Wer bei der Kombination aus “Social” und “Audio” also an die ebenso schnell aufgestiegene wie untergegangene “Social-Audio-App” Clubhouse gedacht hat, kann beruhigt sein – das Konzept ist ein völlig anderes. Bei Waffle sind die Voice-Messages auf eine Minute beschränkt und User:innen sind dazu aufgefordert, dazu jeweils ein Bild hochzuladen. Maximal drei dieser Nachrichten können pro Tag gesendet werden, um “Geschwafel” zu verhindern, wie man es aus überlangen WhatsApp-Voice-Messages kennt. Und nach 24 Stunden verschwinden diese wieder von selbst.

Ungefilterte Kommunikation mit Filtern

Doch das ist nicht die einzige bewusste Einschränkung. Wer sich bei der App, die aktuell nur für iOS verfügbar ist, registriert, kann genau acht Kontakte auswählen, um seine Messages mit diesen zu teilen. Weil man auch von anderen Menschen ausgewählt werden kann, kann man dennoch in mehreren solchen Neun-Personen-Kreisen sein. “Es geht darum, nur den Leuten Updates zu geben, denen man wirklich alles erzählen kann. Es geht um ungefilterte Kommunikation”, so Peter Buchroithner.

(c) Waffle

Wobei: Filter sind bei Waffle durchaus geplant, erzählt der Gründer. “So, wie man bei Snapchat Filter über Fotos und Videos legen kann, wird man das bei uns mit dem Ton machen können – also etwa mit Darth-Vader-Stimme sprechen.” Generell wolle man im Thema Voice noch “sehr, sehr vieles dazubauen”.

“Ich denke, das Produkt hat das Potenzial, dass es von 100 Millionen Menschen verwendet wird”

Neben der Produktentwicklung geht es in den kommenden Monaten aber natürlich vor allem auch darum, viele User:innen in die App zu bekommen. Eine Android-Version soll daher bald folgen und die Plattform Product Hunt soll für Aufmerksamkeit sorgen. Firmenseitig befindet sich Waffle gerade als GmbH in Wien in Gründung. “Und wir planen auch eine Investment-Runde”, verrät Buchroithner.

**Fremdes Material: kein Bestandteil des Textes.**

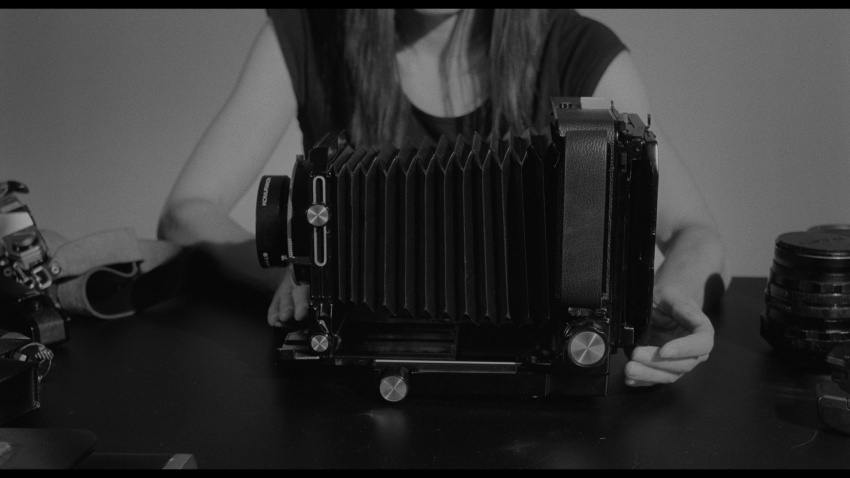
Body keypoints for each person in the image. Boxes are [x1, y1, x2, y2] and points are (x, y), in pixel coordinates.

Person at [158, 9, 730, 387]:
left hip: (532, 400)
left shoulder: (577, 47)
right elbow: (187, 211)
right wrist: (305, 272)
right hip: (353, 395)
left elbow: (693, 231)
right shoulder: (310, 31)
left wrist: (665, 300)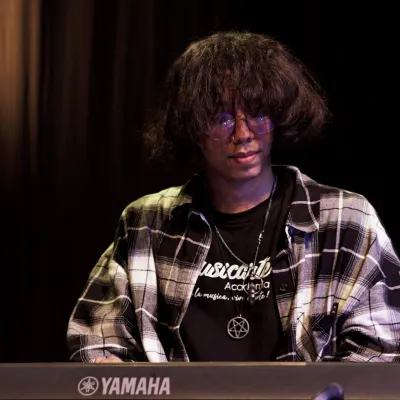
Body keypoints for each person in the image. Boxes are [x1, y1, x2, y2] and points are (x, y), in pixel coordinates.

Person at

In Sachen Monetarisierung werde man, wie andere soziale Medien, auf Werbung setzen. “Das ist in diesem Fall natürlich ein sehr sensibles Thema. Die Leute werden bei Waffle wohl nicht so tolerant sein wie etwa auf Facebook. Wir werden also mit ausgewählten Marken über eine Zusammenarbeit sprechen”, räumt der Gründer ein. Das sei aber “aktuell nicht wirklich hoch in der Priorität”. Denn zuerst gelte es, viele User:innen zu bekommen. “Ich denke, das Produkt hat das Potenzial, dass es von 100 Millionen Menschen verwendet wird. Und wenn man sowas schafft, dann ist die Monetarisierung nie ein Problem.”